Deze studie omvat alle vormen van seksueel contact tussen een kind en een volwassene ongeacht of het incident door het kind al dan niet onaangenaam werd gevonden. Voor het gemak hebben wij, als anderen eerder, de uitdrukking "seksueel kindermisbruik" gebruikt met inbegrip van al dergelijke voorvallen, maar zonder de bedoeling daarmee te willen stellen dat ze altijd schadelijk zijn of nimmer uitgelokt door het kind.

Dit lijkt een geval van de wens om van twee walletjes te eten. De term misbruik gebruiken om voorvallen te beschrijven die niet schadelijk zijn, dat is zo zeker als wat een geval van taalmisbruik, en wel een die helderheid van denken slechts in de weg kan staan.

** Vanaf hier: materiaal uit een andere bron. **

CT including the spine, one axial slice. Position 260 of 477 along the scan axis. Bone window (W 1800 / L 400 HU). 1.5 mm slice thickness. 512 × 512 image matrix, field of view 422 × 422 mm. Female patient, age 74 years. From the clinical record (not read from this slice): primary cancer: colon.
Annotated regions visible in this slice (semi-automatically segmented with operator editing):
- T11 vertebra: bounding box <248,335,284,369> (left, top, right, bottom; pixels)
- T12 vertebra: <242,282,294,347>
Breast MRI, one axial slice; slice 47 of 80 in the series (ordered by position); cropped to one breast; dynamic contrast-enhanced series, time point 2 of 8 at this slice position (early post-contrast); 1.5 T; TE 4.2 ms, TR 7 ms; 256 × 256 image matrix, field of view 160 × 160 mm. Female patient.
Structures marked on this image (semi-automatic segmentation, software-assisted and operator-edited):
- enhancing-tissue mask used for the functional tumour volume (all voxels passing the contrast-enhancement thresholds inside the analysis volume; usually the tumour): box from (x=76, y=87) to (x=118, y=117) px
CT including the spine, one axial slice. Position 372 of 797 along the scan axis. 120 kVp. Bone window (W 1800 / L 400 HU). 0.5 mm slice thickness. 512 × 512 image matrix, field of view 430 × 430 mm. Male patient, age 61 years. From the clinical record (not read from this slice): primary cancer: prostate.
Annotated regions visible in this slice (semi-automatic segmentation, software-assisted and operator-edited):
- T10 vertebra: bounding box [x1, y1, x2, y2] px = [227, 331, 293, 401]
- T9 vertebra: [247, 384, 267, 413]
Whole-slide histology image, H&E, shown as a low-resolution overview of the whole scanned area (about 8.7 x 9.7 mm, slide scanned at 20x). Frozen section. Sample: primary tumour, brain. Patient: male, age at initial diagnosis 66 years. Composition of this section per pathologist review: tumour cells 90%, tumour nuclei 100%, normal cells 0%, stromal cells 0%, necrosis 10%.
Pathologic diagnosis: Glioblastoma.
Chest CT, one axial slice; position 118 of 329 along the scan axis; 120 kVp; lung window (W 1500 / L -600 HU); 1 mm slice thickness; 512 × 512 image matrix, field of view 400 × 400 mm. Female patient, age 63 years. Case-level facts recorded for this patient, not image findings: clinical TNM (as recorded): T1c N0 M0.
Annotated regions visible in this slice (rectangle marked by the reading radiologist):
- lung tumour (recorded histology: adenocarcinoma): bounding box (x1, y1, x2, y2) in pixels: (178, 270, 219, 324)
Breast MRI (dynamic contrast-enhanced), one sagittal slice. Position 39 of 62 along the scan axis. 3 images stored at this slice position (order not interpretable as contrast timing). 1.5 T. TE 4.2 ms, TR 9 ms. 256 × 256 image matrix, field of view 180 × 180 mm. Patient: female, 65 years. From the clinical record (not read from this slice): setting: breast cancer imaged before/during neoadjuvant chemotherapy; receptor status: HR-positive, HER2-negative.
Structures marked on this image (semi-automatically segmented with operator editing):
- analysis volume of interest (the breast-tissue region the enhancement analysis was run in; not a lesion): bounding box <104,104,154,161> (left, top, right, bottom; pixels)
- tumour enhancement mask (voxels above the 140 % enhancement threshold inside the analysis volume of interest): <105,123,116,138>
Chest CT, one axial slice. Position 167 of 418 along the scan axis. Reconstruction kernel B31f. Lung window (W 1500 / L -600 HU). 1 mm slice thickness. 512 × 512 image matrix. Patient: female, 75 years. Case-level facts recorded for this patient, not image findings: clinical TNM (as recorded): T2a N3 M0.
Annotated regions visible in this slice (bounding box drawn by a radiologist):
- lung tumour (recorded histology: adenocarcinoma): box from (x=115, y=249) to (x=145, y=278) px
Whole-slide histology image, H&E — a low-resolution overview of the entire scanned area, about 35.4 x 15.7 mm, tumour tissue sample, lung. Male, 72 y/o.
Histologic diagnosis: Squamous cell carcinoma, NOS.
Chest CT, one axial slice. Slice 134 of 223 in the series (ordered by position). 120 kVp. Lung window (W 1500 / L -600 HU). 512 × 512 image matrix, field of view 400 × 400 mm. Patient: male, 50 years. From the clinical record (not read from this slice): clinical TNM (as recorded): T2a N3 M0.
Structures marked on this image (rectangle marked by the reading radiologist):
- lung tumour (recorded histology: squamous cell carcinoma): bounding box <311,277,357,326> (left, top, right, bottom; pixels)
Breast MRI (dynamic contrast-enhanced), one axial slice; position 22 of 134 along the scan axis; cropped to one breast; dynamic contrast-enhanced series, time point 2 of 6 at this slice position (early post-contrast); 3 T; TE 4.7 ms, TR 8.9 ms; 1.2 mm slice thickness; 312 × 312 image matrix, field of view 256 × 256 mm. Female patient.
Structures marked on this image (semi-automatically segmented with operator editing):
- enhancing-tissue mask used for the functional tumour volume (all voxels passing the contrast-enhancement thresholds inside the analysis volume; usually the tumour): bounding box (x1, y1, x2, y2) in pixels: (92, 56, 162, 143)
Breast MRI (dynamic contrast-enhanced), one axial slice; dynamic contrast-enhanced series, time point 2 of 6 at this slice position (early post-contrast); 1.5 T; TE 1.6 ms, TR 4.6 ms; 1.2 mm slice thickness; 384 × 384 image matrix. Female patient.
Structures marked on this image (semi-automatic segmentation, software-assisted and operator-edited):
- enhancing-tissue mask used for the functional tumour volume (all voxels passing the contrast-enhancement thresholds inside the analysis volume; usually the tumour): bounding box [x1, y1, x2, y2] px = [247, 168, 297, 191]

In dit boek zal ik, wanneer ik verwijs naar seksuele handelingen, trachten het gebruik van emotioneel beladen uitdrukkingen te vermijden. Daar helemaal in slagen is niet te verwezenlijken; zelfs Dr. Thouless belandt soms even in emotioneel gekleurde taal. Ik zal echter proberen een helder onderscheid te maken tussen handelingen die volgens ieders normen zonder meer het karakter van misbruik en uitbuiting hebben, zoals verkrachting, en handelingen die als misbruik worden beschouwd omdat onze samenleving ze zo wenst te betitelen. Het vervagen van de verschillen tussen deze twee categorieën heeft naar mijn mening een enorme hoeveelheid verwarring geschapen op het hele terrein van de kinderseksualiteit. Ik zal ook trachten te vermijden mensen etiketten op te plakken al naargelang hun seksuele activiteiten. Woorden als "homoseksueel", "lesbisch", "pedofiel" en zo meer, kunnen heel handzaam zijn als bijvoeglijk naamwoord om een bepaalde bezigheid te beschrijven. Maar gebruikt als beschrijvend zelfstandig naamwoord voor individuele mensen, worden deze woorden - om een emotioneel beladen uitdrukking te gebruiken - door en door kwaadaardig.